* _GIVEN TEXT_
I'm sorry to ask, but with the previously give suggestions to mirror
existing code, why do you still need to play with this function? You
really shouldn't have a need to, just like e.g. the ioreq server page
handling code didn't.

Jan

Roger Pau Monné July 6, 2020, 8:42 a.m. UTC | #3

On Sun, Jul 05, 2020 at 08:54:59PM +0200, Michał Leszczyński wrote:
> From: Michal Leszczynski <michal.leszczynski@cert.pl>
> 
> Implement necessary changes in common code/HVM to support
> processor trace features. Define vmtrace_pt_* API and
> implement trace buffer allocation/deallocation in common
> code.
> 
> Signed-off-by: Michal Leszczynski <michal.leszczynski@cert.pl>
> ---
>  xen/arch/x86/domain.c         | 19 +++++++++++++++++++
>  xen/common/domain.c           | 19 +++++++++++++++++++
>  xen/include/asm-x86/hvm/hvm.h | 20 ++++++++++++++++++++
>  xen/include/xen/sched.h       |  4 ++++
>  4 files changed, 62 insertions(+)
> 
> diff --git a/xen/arch/x86/domain.c b/xen/arch/x86/domain.c
> index fee6c3931a..79c9794408 100644
> --- a/xen/arch/x86/domain.c
> +++ b/xen/arch/x86/domain.c
> @@ -2199,6 +2199,25 @@ int domain_relinquish_resources(struct domain *d)
>                  altp2m_vcpu_disable_ve(v);
>          }
>  
> +        for_each_vcpu ( d, v )
> +        {
> +            unsigned int i;
> +
> +            if ( !v->vmtrace.pt_buf )
> +                continue;
> +
> +            for ( i = 0; i < (v->domain->vmtrace_pt_size >> PAGE_SHIFT); i++ )
> +            {
> +                struct page_info *pg = mfn_to_page(
> +                    mfn_add(page_to_mfn(v->vmtrace.pt_buf), i));
> +                if ( (pg->count_info & PGC_count_mask) != 1 )

* _RAW DATA_

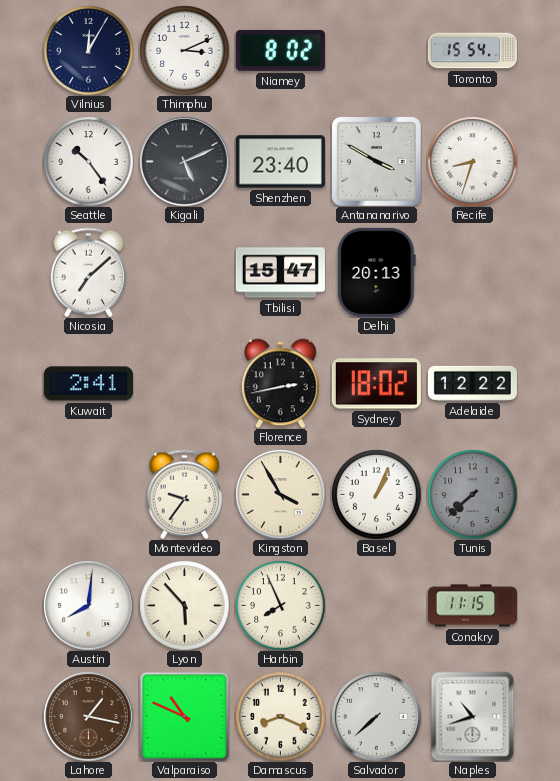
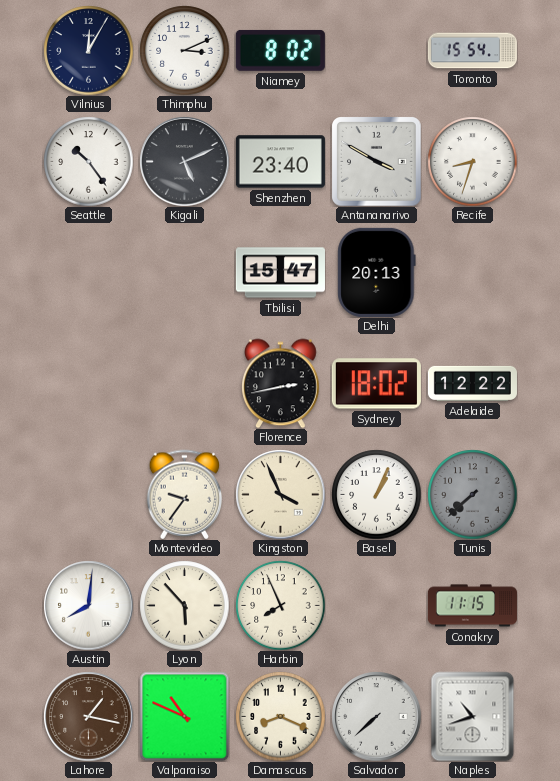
Nicosia: 7:08 -> none
Kuwait: 2:41 -> none
Kingston: 3:55 -> 3:56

* _WHAT YOU NEED TO DO_
A) In the patch review, which code does Jan say never needed to play with this function?
B) Extend the patch review, picking up right after its last line.

* _RESPONSES_
A) The ioreq server page handling code.

B)
> +                    return -EBUSY;
> +            }
> +
> +            free_domheap_pages(v->vmtrace.pt_buf,
> +                get_order_from_bytes(v->domain->vmtrace_pt_size));

This is racy as a control domain could take a reference between the
check and the freeing.

> +        }
> +
>          if ( is_pv_domain(d) )
>          {
>              for_each_vcpu ( d, v )
> diff --git a/xen/common/domain.c b/xen/common/domain.c
> index 25d3359c5b..f480c4e033 100644
> --- a/xen/common/domain.c
> +++ b/xen/common/domain.c
> @@ -137,6 +137,21 @@ static void vcpu_destroy(struct vcpu *v)
>      free_vcpu_struct(v);
>  }
>  
> +static int vmtrace_alloc_buffers(struct vcpu *v)
> +{
> +    struct page_info *pg;
> +    uint64_t size = v->domain->vmtrace_pt_size;
> +
> +    pg = alloc_domheap_pages(v->domain, get_order_from_bytes(size),
> +                             MEMF_no_refcount);
> +
> +    if ( !pg )
> +        return -ENOMEM;
> +
> +    v->vmtrace.pt_buf = pg;
> +    return 0;
> +}

I think we already agreed that you would use the same model as ioreq
servers, where a reference is taken on allocation and then the pages
are not explicitly freed on domain destruction and put_page_and_type
is used. Is there some reason why that model doesn't work in this
case?

If not, please see hvm_alloc_ioreq_mfn and hvm_free_ioreq_mfn.

Roger.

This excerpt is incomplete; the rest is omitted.